Con toda esa parafernalia armé en el patio de casa una composición mortuoria a imagen y semejanza de la tumba del Señor de Sipán, que habíamos visitado juntos en un viaje al Perú. Rocié todo con un buen litro de aguarrás y le prendí fuego. Sería un holocausto. La víctima debía consumirse íntegra. No podía quedar nada, sólo cenizas que se llevaría el viento, o el basurero.

Se encendió la hoguera. Y era él, sí, ardiendo como Giordano Bruno, Juana de Arco, Miguel Serveto, Jacques de Molay, el resto de los templarios y todas las brujas condenadas. Él, sí, el Gran Hereje. No soy más favorable a los dogmas que a los ritos, la verdad, pero yo había sufrido en mi persona el daño de su herejía, había sido la víctima de su versión despiadada y poco ortodoxa de la pareja. El reo estaba por fin recibiendo su merecido tormento. Las llamas me hipnotizaron. No podía quitarles los ojos de encima.

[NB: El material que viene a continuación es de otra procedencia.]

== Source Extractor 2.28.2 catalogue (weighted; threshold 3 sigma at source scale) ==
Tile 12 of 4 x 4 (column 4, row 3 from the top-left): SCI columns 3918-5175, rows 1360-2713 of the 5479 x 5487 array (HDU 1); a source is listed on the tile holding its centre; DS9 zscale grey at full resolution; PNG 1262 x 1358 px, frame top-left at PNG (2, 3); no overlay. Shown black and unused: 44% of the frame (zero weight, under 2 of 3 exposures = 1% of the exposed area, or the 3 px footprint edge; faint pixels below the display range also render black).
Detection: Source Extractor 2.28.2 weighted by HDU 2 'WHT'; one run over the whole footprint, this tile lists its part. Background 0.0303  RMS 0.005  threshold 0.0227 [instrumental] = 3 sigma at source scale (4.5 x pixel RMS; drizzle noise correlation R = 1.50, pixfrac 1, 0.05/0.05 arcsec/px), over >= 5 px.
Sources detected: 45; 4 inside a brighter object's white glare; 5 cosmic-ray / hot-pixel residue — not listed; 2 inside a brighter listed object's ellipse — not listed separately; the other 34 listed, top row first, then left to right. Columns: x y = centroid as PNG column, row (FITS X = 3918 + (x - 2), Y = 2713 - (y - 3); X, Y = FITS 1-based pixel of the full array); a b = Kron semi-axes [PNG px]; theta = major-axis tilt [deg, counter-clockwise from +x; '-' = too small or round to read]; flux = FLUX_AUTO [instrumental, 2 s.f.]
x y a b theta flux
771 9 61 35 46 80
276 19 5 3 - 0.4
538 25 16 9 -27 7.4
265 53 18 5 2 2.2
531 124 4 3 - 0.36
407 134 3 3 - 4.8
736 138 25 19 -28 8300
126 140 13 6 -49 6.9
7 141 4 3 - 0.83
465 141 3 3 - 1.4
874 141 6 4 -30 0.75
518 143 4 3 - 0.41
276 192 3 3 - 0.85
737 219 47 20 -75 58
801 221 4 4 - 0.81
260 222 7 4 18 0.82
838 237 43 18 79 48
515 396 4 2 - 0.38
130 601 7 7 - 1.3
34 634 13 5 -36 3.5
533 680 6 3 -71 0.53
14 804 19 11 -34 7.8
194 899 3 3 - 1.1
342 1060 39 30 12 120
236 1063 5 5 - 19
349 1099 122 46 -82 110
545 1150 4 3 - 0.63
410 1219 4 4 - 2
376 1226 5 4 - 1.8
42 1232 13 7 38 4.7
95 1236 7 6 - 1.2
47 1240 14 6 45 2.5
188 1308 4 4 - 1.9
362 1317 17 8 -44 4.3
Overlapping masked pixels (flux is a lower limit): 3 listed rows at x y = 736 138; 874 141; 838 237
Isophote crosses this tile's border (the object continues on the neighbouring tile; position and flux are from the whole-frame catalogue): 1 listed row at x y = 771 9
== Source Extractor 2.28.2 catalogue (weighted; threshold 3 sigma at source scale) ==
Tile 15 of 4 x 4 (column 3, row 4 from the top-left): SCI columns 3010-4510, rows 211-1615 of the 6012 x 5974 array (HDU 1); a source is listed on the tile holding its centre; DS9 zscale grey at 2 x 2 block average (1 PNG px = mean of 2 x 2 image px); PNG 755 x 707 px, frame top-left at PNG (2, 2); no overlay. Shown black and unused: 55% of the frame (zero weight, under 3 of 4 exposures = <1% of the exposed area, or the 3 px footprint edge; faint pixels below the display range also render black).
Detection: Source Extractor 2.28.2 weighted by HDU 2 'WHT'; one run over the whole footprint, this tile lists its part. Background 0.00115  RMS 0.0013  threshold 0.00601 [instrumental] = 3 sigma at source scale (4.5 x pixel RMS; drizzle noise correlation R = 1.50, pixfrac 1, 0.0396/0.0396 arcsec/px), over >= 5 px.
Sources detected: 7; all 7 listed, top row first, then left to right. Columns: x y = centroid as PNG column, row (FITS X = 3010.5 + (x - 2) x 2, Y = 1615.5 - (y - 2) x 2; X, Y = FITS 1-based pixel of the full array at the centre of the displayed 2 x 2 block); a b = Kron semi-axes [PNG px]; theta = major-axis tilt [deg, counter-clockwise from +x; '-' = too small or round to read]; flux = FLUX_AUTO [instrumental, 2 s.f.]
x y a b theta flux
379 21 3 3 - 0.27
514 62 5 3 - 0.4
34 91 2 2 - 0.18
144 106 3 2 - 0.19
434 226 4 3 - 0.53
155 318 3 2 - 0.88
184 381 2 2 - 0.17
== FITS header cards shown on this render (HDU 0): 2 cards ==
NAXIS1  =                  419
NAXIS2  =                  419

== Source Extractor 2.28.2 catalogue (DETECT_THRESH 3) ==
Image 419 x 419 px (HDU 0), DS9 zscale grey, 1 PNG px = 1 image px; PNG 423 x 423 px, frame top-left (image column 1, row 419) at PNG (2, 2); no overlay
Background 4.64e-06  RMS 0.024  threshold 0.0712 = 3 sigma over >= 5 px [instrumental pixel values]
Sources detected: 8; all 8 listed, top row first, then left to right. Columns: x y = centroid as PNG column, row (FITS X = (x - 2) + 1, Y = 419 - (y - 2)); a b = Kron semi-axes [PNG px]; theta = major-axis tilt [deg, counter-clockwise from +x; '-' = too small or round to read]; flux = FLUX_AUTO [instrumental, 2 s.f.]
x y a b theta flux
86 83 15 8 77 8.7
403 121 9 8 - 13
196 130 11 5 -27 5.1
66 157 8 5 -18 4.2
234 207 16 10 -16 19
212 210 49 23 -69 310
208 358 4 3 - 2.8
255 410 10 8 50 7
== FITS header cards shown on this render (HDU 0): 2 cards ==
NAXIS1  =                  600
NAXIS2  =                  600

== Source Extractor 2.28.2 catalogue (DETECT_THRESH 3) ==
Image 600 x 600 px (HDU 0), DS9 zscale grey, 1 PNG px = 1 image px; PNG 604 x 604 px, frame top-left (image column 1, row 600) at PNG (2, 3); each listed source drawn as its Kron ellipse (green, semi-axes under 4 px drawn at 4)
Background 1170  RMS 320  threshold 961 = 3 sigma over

Salí del trance cuando los bomberos rompieron la puerta con el hacha. ¿Qué pasó? ¿Fue el tronco seco del ficus que dejé en la maceta por pura pereza? ¿Una lengua de fuego que tomó posesión de la cortina? ¿Una chispa transportada por el viento? Los accidentes son siempre complejos: seguramente intervinieron varias de esas causas. Y los efectos fueron devastadores: se incendiaron la cocina y el living, lo cual incluye el sofá de cuero italiano, la alfombra Missoni, la mesa y las sillas de Saarinen y el pequeño Cabanel heredado de mi abuelo.

Dije que estaba durmiendo cuando se produjo el hecho, que había comprado aguarrás para limpiar unas prendas en seco, que los vecinos de los pisos superiores siempre arrojan fósforos o colillas de cigarrillo encendidas, que el calor era tan intenso...

Ahora no sueño más con él, por suerte, pero empiezan a atormentarme pesadillas con el perito del seguro.